Work to complete >>
- a) Repeat word for word the part of the Grupo Capoeira Brasil passage between "Grupo Capoeira Brasil is" and "methodology and personality.", inclusive.
- b) Decide whether each statement below agrees with the Grupo Capoeira Brasil passage. Answer yes or no for each, quoting the words from the passage that settle it.
(i) Grupo Capoeira Brasil originated in Brazil.
(ii) The group practices a style known as Capoeira Angola Contemporânea.
(iii) The group had a single founder.

Passage to read >>
══════════

Grupo Capoeira Brasil
- Date founded: January 14, 1989
- Country of origin: Brazil
- Founder: Mestre Boneco, Mestre Paulão, Mestre Paulinho Sabiá
- Arts taught: Capoeira Regional • Capoeira Angola • Banguela • Iúna
- Ancestor arts: Capoeira • Luta Regional Baiana • Capoeira Angola • Batuque

= Grupo Capoeira Brasil =

Capoeira group

Grupo Capoeira Brasil is an organization that practices, teaches, and demonstrates the Afro-Brazilian martial art of Capoeira. Grupo Capoeira Brasil practices a style of Capoeira known as Capoeira Regional Contemporânea. This style is derived from movements and sequences developed and systematized by Mestre Bimba's Luta Regional Baiana, the adapted techniques of Grupo Senzala, as well as influences from the founding Mestres of Grupo Capoeira Brasil, each of whom brought personal contributions specific to their ideology, stylistic methodology and personality.

══════════

Source data >>
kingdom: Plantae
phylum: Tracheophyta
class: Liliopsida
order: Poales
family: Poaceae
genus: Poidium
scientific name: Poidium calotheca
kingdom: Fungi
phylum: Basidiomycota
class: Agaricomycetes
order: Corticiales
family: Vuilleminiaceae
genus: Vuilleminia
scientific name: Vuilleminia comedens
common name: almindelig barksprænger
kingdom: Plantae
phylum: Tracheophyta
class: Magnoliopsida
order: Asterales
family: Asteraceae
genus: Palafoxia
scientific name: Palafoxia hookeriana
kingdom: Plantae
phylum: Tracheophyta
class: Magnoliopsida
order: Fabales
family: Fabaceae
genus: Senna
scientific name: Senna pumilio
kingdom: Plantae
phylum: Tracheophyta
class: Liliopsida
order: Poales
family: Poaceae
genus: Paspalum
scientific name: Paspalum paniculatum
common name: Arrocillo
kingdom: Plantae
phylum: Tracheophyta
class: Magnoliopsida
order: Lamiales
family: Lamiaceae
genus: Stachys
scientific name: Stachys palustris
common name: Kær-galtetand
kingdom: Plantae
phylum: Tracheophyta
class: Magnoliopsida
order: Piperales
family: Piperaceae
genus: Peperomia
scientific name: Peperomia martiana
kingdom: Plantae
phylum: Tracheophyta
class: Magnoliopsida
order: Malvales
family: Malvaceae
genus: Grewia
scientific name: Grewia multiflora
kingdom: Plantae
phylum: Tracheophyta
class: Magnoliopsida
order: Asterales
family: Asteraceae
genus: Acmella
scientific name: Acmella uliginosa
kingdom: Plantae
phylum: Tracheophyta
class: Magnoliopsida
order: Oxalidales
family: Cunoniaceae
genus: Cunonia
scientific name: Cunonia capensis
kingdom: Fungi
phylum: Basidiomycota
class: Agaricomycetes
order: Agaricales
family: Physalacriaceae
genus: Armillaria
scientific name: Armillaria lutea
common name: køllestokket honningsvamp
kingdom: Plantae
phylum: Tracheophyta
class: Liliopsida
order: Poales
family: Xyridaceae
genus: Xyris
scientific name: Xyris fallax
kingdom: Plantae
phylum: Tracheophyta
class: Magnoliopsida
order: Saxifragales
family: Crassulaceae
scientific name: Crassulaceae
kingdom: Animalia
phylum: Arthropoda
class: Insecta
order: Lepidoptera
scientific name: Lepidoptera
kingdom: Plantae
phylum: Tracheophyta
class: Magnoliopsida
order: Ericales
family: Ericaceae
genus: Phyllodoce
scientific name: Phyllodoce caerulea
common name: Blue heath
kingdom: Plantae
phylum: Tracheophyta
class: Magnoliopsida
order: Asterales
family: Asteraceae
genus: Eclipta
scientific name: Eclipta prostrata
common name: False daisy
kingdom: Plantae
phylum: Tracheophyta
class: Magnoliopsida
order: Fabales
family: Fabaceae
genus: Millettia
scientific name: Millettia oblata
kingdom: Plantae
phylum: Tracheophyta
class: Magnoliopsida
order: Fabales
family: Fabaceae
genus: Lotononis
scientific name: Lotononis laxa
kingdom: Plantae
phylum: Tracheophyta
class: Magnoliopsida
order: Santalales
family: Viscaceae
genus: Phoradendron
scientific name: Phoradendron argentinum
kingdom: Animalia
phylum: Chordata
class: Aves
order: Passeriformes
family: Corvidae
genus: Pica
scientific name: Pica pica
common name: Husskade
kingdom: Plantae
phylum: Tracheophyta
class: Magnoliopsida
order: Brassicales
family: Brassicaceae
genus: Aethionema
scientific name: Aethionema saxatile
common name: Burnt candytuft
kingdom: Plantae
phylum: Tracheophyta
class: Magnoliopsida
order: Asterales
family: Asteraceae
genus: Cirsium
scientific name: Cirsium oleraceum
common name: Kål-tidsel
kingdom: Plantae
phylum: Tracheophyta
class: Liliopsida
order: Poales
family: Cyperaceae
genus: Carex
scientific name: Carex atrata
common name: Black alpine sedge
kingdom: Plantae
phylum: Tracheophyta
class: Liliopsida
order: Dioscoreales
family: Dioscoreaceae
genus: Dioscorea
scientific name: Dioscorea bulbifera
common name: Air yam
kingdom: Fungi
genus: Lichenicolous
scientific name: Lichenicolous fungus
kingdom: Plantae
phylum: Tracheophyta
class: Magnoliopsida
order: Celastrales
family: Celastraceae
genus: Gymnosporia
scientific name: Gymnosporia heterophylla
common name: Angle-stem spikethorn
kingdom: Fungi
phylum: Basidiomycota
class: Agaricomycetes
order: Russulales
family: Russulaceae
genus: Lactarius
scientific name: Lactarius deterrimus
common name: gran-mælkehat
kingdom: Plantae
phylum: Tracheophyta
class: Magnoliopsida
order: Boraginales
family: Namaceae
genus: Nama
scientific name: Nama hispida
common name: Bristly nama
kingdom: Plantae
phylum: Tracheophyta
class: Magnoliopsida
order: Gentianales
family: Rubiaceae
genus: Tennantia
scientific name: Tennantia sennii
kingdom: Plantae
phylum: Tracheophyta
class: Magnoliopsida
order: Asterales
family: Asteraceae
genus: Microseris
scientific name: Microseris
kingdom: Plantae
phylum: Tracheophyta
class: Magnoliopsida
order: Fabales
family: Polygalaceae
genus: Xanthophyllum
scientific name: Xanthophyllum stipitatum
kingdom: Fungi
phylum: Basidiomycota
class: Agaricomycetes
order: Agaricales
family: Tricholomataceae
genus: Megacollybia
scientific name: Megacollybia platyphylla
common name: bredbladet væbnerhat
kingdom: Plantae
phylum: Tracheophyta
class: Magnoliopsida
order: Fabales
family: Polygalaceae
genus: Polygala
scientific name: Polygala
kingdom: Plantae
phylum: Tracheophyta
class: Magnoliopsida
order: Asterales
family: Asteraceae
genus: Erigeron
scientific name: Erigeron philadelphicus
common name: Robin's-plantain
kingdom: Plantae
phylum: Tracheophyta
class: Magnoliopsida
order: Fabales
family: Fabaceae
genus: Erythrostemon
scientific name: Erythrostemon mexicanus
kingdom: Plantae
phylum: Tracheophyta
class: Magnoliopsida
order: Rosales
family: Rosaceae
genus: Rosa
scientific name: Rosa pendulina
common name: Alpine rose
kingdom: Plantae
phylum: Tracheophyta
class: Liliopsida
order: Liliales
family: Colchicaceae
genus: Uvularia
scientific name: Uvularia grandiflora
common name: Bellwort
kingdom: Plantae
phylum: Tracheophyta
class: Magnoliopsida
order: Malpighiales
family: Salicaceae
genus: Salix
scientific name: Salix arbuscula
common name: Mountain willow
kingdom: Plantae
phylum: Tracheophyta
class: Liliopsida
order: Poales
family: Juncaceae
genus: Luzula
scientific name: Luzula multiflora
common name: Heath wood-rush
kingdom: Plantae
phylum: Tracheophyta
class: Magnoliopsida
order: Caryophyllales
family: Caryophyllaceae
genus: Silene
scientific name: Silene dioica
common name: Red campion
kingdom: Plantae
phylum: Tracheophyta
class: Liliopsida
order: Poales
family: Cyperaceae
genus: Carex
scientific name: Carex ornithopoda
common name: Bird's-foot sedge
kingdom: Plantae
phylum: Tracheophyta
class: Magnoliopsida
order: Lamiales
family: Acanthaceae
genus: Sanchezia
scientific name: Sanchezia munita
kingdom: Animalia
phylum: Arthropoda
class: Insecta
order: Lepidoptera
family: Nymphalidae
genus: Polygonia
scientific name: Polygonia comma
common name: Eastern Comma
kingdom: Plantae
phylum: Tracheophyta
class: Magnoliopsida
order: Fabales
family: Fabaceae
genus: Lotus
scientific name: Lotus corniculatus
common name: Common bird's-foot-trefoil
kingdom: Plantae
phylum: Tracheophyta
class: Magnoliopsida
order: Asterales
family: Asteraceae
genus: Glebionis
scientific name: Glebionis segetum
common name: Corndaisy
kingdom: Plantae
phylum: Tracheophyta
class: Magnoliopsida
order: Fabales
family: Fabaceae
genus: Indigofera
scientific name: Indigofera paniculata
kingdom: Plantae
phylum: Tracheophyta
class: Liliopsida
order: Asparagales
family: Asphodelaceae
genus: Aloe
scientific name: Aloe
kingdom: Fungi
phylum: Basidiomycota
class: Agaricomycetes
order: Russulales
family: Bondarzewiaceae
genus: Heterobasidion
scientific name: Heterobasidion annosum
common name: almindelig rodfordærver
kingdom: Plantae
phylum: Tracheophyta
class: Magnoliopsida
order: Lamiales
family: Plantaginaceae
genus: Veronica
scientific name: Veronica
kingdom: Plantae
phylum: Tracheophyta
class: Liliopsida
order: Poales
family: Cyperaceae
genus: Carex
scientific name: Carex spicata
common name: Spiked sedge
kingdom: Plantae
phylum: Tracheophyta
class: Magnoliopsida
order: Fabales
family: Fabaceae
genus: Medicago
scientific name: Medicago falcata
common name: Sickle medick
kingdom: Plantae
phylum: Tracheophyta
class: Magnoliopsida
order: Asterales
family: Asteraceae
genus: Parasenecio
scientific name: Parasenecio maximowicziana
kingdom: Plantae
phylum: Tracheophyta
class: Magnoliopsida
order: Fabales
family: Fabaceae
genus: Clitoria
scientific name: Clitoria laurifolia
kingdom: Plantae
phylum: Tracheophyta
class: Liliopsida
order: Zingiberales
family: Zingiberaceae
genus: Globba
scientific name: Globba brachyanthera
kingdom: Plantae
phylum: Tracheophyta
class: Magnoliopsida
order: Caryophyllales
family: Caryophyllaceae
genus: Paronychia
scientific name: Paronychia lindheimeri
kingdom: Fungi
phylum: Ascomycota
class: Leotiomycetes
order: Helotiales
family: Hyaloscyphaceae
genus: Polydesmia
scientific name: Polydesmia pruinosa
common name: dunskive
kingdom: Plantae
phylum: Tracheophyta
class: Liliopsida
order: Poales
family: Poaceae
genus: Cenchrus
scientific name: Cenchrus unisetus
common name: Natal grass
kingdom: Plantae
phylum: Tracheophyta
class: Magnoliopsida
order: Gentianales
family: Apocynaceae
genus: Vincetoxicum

══════════

Outputs by task >>
- a)
Grupo Capoeira Brasil is an organization that practices, teaches, and demonstrates the Afro-Brazilian martial art of Capoeira. Grupo Capoeira Brasil practices a style of Capoeira known as Capoeira Regional Contemporânea. This style is derived from movements and sequences developed and systematized by Mestre Bimba's Luta Regional Baiana, the adapted techniques of Grupo Senzala, as well as influences from the founding Mestres of Grupo Capoeira Brasil, each of whom brought personal contributions specific to their ideology, stylistic methodology and personality.

- b)
(i) Yes: "Country of origin: Brazil"
(ii) No: "Grupo Capoeira Brasil practices a style of Capoeira known as Capoeira Regional Contemporânea."
(iii) No: "Founder: Mestre Boneco, Mestre Paulão, Mestre Paulinho Sabiá"